Mais Carl Hollywood était un Blanc, et lui risquait de ne pas y résister du tout. Mieux valait traverser la rivière et rejoindre Pudong, avec le reste des Tribus extérieures.
D’ici aux quais, il y avait trois pâtés de maisons ; mais on était à Shanghai et cet intervalle était truffe de l’équivalent, dans toute autre cité, de kilomètres de complications. Le problème essentiel allait être les Poings : il entendait déjà les « Sha ! Sha ! » qui montaient de la rue, et, en glissant une lampe de poche à travers les barreaux de son balcon, il découvrit des masses de Poings, enhardis par la destruction des Alims étrangères, qui couraient en exhibant sans honte leurs brassards et bandeaux écarlates.

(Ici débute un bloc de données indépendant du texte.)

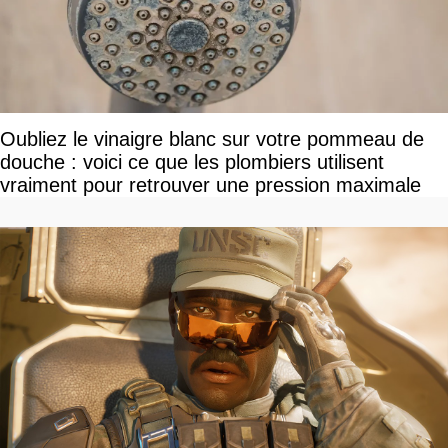
Oubliez le vinaigre blanc sur votre pommeau de
douche : voici ce que les plombiers utilisent
vraiment pour retrouver une pression maximale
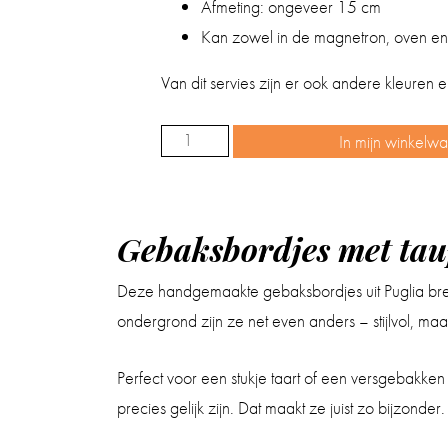
Afmeting: ongeveer 15 cm
Kan zowel in de magnetron, oven en
Van dit servies zijn er ook andere kleuren
In mijn winkelw
Gebaksbordjes
taupe
(set
van
Gebaksbordjes met taupe
2)
Deze handgemaakte gebaksbordjes uit Puglia bren
aantal
ondergrond zijn ze net even anders – stijlvol, maa
Perfect voor een stukje taart of een versgebakke
precies gelijk zijn. Dat maakt ze juist zo bijzonder.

S’il n’avait pas eu les yeux bleus et mesuré un mètre quatre-vingt quinze, il aurait sans doute essayé de se grimer en Chinois pour se glisser jusqu’aux quais, et cela n’aurait sans doute pas marché. Il fouilla dans la penderie et sortit son grand pardessus, qui lui battait presque les chevilles. Il était à l’épreuve des balles et des projectiles nanotech.

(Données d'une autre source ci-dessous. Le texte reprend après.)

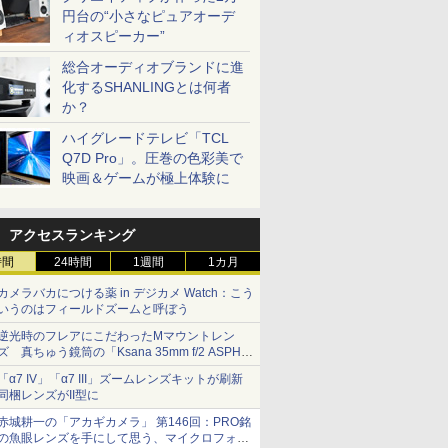
円台の“小さなピュアオーデ
ィオスピーカー”
総合オーディオブランドに進
化するSHANLINGとは何者
か？
ハイグレードテレビ「TCL
Q7D Pro」。圧巻の色彩美で
映画＆ゲームが極上体験に
アクセスランキング
時間
24時間
1週間
1カ月
カメラバカにつける薬 in デジカメ Watch：こう
いうのはフィールドズームと呼ぼう
逆光時のフレアにこだわったMマウントレン
ズ 真ちゅう鏡筒の「Ksana 35mm f/2 ASPH.
シルバークローム」
「α7 IV」「α7 III」ズームレンズキットが刷新
同梱レンズがII型に
赤城耕一の「アカギカメラ」 第146回：PRO銘
の魚眼レンズを手にして思う、マイクロフォー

Il y avait dans ses bagages un étui allongé qu’il avait posé sur l’étagère sans l’ouvrir. Ayant entendu parler de désordres, il avait pris la précaution d’apporter avec lui ces reliques : un fusil à pompe de calibre 44 à culasse gravée, équipé d’une lunette de visée optique et, ultime recours, un revolver Colt. C’étaient des armes inutilement prestigieuses, mais il s’était depuis longtemps débarrassé de toutes celles qui étaient dénuées de valeur historique ou artistique.
Deux détonations retentirent à l’intérieur de l’immeuble, tout près de sa chambre. Bientôt, on frappa à sa porte. Carl s’enveloppa dans son pardessus, au cas où l’intrus se déciderait de tirer à travers le battant, puis il jeta un œil par le judas. À sa surprise, il découvrit un gentleman anglo-saxon à cheveux blancs et moustache en guidon de vélo, qui tenait un semi-automatique. Carl l’avait rencontré la veille au bar de l’hôtel ; il essayait de régler une vague affaire avant la chute de Shanghai.